Print this span of the material below exactly: the line with "X345372619Y-238889920D01*", the line with "X351658333Y-239318491D01*", and every line between them, but nothing else.

======== Extracted material ========

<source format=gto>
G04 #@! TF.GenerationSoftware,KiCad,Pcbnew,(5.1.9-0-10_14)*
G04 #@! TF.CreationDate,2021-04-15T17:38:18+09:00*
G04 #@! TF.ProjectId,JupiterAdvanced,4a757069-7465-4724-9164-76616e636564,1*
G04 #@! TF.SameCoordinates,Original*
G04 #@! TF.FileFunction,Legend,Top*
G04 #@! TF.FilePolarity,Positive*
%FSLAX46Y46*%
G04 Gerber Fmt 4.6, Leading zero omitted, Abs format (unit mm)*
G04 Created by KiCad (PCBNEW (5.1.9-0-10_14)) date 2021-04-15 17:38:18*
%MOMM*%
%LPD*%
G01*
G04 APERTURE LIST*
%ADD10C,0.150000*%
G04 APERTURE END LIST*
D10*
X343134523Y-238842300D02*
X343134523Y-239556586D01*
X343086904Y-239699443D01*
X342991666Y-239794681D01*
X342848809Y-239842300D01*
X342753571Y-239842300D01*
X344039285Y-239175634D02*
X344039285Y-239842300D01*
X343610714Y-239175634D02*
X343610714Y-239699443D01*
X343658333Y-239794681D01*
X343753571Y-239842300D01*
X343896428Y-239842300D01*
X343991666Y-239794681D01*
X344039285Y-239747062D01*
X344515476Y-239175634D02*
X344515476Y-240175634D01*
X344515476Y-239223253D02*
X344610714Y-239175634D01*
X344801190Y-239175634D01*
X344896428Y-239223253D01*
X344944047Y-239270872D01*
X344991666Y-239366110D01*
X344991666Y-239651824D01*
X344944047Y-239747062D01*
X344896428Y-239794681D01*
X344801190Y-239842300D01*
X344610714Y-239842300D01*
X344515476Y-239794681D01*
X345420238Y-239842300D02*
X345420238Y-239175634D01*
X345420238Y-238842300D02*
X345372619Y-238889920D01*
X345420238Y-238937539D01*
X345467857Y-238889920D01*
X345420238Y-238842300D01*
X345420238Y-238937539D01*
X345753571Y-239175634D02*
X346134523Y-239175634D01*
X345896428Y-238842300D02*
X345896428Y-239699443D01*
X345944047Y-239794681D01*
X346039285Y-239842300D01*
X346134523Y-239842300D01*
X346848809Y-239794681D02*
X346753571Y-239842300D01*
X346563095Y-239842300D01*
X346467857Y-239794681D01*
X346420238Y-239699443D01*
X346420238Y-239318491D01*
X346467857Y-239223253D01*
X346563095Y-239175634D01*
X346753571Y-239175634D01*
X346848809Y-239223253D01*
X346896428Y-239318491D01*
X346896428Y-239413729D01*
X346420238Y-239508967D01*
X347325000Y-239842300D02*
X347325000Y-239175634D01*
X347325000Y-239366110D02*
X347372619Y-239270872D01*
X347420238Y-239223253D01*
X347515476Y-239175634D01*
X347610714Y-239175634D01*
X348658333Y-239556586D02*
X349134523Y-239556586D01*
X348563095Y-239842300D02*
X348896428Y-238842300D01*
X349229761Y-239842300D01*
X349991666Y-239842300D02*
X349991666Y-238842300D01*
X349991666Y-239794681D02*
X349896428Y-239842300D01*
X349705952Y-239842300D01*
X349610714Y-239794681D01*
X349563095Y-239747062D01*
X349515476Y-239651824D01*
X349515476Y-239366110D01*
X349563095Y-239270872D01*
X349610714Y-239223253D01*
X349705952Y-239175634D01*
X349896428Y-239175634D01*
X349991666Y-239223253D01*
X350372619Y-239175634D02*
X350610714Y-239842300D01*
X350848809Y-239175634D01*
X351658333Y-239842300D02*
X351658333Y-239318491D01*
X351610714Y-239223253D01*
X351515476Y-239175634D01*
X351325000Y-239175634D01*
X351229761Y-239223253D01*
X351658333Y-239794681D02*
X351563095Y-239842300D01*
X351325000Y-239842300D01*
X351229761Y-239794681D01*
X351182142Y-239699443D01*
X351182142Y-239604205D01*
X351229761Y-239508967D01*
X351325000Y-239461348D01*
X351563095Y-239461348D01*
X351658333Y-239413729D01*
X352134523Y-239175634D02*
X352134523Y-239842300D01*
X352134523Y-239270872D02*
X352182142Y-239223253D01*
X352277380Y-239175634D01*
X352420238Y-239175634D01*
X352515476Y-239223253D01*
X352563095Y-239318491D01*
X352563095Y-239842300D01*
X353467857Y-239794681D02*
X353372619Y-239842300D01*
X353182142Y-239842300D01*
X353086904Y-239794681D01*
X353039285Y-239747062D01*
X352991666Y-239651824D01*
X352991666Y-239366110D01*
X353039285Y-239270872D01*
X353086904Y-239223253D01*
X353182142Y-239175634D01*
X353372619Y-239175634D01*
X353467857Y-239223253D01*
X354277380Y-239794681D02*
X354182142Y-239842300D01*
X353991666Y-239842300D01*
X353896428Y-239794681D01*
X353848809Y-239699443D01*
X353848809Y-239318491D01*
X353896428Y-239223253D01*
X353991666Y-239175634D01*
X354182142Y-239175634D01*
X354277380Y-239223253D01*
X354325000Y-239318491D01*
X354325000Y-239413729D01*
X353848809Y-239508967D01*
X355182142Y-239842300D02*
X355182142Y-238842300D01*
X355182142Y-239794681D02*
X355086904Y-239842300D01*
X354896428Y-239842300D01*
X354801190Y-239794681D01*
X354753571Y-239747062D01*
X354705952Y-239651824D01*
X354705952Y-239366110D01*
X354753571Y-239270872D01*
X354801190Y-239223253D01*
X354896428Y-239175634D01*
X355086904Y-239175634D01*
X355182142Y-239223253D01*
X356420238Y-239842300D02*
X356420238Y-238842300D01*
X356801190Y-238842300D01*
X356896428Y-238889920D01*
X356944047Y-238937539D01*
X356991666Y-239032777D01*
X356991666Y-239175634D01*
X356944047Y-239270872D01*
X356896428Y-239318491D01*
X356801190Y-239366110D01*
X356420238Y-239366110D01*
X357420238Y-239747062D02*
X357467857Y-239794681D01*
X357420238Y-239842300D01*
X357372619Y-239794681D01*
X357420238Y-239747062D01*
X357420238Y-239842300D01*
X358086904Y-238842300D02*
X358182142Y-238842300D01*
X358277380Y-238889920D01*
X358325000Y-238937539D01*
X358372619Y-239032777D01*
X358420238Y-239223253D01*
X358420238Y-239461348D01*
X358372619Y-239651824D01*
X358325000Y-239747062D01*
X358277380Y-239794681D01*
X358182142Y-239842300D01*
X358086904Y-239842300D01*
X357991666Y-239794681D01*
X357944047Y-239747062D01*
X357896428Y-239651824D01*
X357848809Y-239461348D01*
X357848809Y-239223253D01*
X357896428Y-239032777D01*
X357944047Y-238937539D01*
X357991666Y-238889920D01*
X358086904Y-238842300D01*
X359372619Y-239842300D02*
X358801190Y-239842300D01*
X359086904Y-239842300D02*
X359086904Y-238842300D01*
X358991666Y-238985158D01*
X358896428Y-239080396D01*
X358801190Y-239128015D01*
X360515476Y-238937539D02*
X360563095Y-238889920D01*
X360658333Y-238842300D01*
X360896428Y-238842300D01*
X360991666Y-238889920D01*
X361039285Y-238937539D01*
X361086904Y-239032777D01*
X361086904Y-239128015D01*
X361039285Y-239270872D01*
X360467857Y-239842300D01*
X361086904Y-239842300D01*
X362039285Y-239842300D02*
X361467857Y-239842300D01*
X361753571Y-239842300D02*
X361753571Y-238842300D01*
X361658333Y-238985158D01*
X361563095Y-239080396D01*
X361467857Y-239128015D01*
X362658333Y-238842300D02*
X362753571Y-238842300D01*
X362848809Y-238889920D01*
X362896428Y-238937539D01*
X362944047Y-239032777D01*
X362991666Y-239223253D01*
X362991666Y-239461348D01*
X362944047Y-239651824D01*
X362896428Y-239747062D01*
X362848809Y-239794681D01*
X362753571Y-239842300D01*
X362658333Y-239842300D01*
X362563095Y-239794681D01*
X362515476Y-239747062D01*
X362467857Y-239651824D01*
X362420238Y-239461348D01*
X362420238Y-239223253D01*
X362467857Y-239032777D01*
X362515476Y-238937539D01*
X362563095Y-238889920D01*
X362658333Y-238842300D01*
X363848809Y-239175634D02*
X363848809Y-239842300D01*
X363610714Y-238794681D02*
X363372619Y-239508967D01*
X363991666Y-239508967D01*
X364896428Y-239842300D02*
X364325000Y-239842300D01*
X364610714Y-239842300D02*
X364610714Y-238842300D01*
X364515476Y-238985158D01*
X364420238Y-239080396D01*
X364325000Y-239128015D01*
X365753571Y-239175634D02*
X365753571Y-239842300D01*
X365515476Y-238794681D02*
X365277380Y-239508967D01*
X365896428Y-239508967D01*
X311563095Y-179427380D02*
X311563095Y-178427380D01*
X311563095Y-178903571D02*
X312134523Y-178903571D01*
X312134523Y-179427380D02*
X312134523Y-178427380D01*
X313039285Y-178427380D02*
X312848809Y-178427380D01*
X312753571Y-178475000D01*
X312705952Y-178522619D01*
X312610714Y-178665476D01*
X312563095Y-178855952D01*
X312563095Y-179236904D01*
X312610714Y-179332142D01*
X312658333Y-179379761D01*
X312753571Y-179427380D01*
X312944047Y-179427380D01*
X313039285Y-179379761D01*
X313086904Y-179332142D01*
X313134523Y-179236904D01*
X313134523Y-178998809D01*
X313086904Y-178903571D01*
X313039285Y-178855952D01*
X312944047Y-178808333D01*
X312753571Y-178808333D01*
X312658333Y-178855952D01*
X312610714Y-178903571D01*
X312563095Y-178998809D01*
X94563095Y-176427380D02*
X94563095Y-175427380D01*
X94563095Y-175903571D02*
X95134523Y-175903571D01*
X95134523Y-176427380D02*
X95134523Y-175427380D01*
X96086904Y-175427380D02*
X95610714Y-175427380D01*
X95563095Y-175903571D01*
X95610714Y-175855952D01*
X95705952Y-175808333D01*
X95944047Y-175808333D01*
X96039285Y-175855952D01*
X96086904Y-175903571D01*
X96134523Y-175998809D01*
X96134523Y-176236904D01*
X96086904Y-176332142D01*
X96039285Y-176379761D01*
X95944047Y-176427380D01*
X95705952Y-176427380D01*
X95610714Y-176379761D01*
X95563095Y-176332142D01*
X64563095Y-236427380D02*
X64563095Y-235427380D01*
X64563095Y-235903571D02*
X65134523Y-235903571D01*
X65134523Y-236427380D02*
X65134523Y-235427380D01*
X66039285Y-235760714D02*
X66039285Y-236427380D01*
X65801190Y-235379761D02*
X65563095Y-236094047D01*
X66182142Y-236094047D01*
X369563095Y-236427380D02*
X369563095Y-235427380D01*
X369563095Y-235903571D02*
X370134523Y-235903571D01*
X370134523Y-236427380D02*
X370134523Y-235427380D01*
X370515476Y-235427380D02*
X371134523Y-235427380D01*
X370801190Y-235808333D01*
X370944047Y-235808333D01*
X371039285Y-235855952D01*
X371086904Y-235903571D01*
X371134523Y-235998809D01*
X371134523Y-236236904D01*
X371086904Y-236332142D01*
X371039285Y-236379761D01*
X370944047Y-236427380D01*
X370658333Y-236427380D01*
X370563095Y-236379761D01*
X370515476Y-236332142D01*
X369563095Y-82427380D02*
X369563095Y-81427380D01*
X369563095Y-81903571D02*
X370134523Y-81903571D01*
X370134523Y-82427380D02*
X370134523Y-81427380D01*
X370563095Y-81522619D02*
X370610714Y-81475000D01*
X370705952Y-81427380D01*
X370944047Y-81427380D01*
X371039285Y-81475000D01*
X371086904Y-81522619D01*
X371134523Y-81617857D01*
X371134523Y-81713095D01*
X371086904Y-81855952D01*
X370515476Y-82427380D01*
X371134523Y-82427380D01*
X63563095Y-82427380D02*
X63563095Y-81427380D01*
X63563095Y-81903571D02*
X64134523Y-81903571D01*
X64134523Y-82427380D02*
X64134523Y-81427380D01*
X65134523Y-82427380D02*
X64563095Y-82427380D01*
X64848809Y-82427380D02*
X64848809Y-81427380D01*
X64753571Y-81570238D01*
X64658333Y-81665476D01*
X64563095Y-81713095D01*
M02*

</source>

========

Response below
X345372619Y-238889920D01*
X345420238Y-238937539D01*
X345467857Y-238889920D01*
X345420238Y-238842300D01*
X345420238Y-238937539D01*
X345753571Y-239175634D02*
X346134523Y-239175634D01*
X345896428Y-238842300D02*
X345896428Y-239699443D01*
X345944047Y-239794681D01*
X346039285Y-239842300D01*
X346134523Y-239842300D01*
X346848809Y-239794681D02*
X346753571Y-239842300D01*
X346563095Y-239842300D01*
X346467857Y-239794681D01*
X346420238Y-239699443D01*
X346420238Y-239318491D01*
X346467857Y-239223253D01*
X346563095Y-239175634D01*
X346753571Y-239175634D01*
X346848809Y-239223253D01*
X346896428Y-239318491D01*
X346896428Y-239413729D01*
X346420238Y-239508967D01*
X347325000Y-239842300D02*
X347325000Y-239175634D01*
X347325000Y-239366110D02*
X347372619Y-239270872D01*
X347420238Y-239223253D01*
X347515476Y-239175634D01*
X347610714Y-239175634D01*
X348658333Y-239556586D02*
X349134523Y-239556586D01*
X348563095Y-239842300D02*
X348896428Y-238842300D01*
X349229761Y-239842300D01*
X349991666Y-239842300D02*
X349991666Y-238842300D01*
X349991666Y-239794681D02*
X349896428Y-239842300D01*
X349705952Y-239842300D01*
X349610714Y-239794681D01*
X349563095Y-239747062D01*
X349515476Y-239651824D01*
X349515476Y-239366110D01*
X349563095Y-239270872D01*
X349610714Y-239223253D01*
X349705952Y-239175634D01*
X349896428Y-239175634D01*
X349991666Y-239223253D01*
X350372619Y-239175634D02*
X350610714Y-239842300D01*
X350848809Y-239175634D01*
X351658333Y-239842300D02*
X351658333Y-239318491D01*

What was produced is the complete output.